Exercises:
1. List every argument name that the plotting-options text introduces on its own line and follows with a description.
2. According to the plotting-options text, what does the dashed black vertical line show when d_lines is TRUE?

══ Study text ══

We strongly advise against changing this parameter from the
default.
d_lines
- short for “density
lines”, a logical determining whether the median change point values
estimated from each taxon’s density function, is plotted. If TRUE, a
dashed, black vertical line will be plotted. default = FALSE (The solid
vertical line represents the median from the actual bootstrap
changepoint distribution).
trans
- applies “identity”,
“log10” or “sqrt” transformation to the x-axis. Set minimum value of
xlim(,) to > 0 if trans = “log10”. default=“identity”
xaxis
- logical for plotting
solid black line and tick marks for x-axis (single panel) or x-axes
(multi-panel). When FALSE, only the gray grid lines are plotted.
default=FALSE
breaks
- specify x-axis breaks
and tick mark labels with a string of values, e.g., breaks = c(10, 20,
40, 80). Defaults to values generated by geom_density_ridges().
rel_heights
- determines the
relative height of panels if z1 and z2 = TRUE. Allows user to scale z1
and z2 panels in proportion to the number of taxa plotted on y. default
= (0.5, 0.5).
axis.text.x
- size of tick
labels on x-axis
axis.text.y
- size of the taxa
labels on the y-axis. Defaults to axis.text.y=10. Depending upon the
height and width of the plot, labels may need to set to a smaller size
to avoid overlap (e.g., see the plot above; here, axis.text.y=
8).
axis.title.x
- size of text of
x-axis title
Below is the same function with a user-specified x-label and n_ytaxa set to 50
plot_taxa_ridges(glades.titan,
xlabel = expression(paste("Surface water total phosphorus ("*mu*"g/l)")),
n_ytaxa = 50
)
# → There are 90 indicator taxa of 50 possible for plotting
# ↘ Number of Decreasers = 41
# ↗ Number of Increasers = 49
There are a total of 90 pure and reliable indicator taxa in the glades.titan
output, thus 40 taxa were
excluded from this plot because we set n_ytaxa = 50
. The 50
taxa plotted are the top 50 out of 90 taxa based on descending rank
order of purity
, reliability
, and z.median
, respectively. This argument can be
useful when there are too many pure and reliable taxa to effectively
visualize in one plot.

═══
══ Available data ══

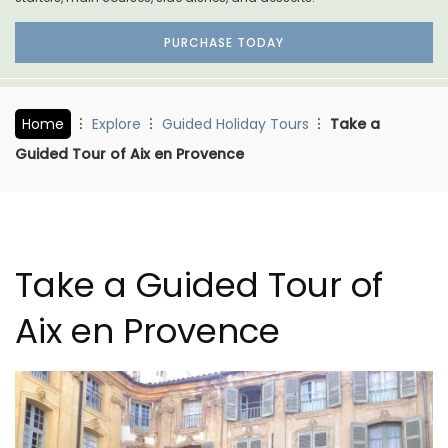
PURCHASE TODAY
Home
Explore
Guided Holiday Tours
Take a
Guided Tour of Aix en Provence
Take a Guided Tour of
Aix en Provence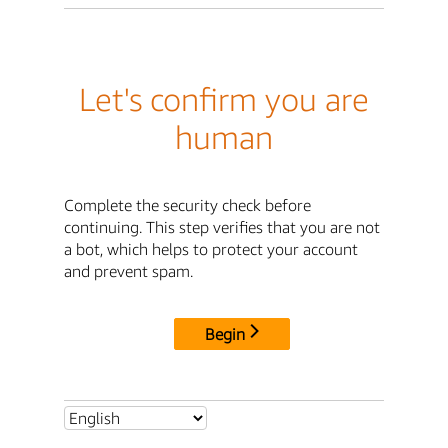
Let's confirm you are
human
Complete the security check before
continuing. This step verifies that you are not
a bot, which helps to protect your account
and prevent spam.
Begin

═══

Solution list:
1.
d_lines
trans
xaxis
breaks
rel_heights
axis.text.x
axis.text.y
axis.title.x

2. The median change point values estimated from each taxon's density function.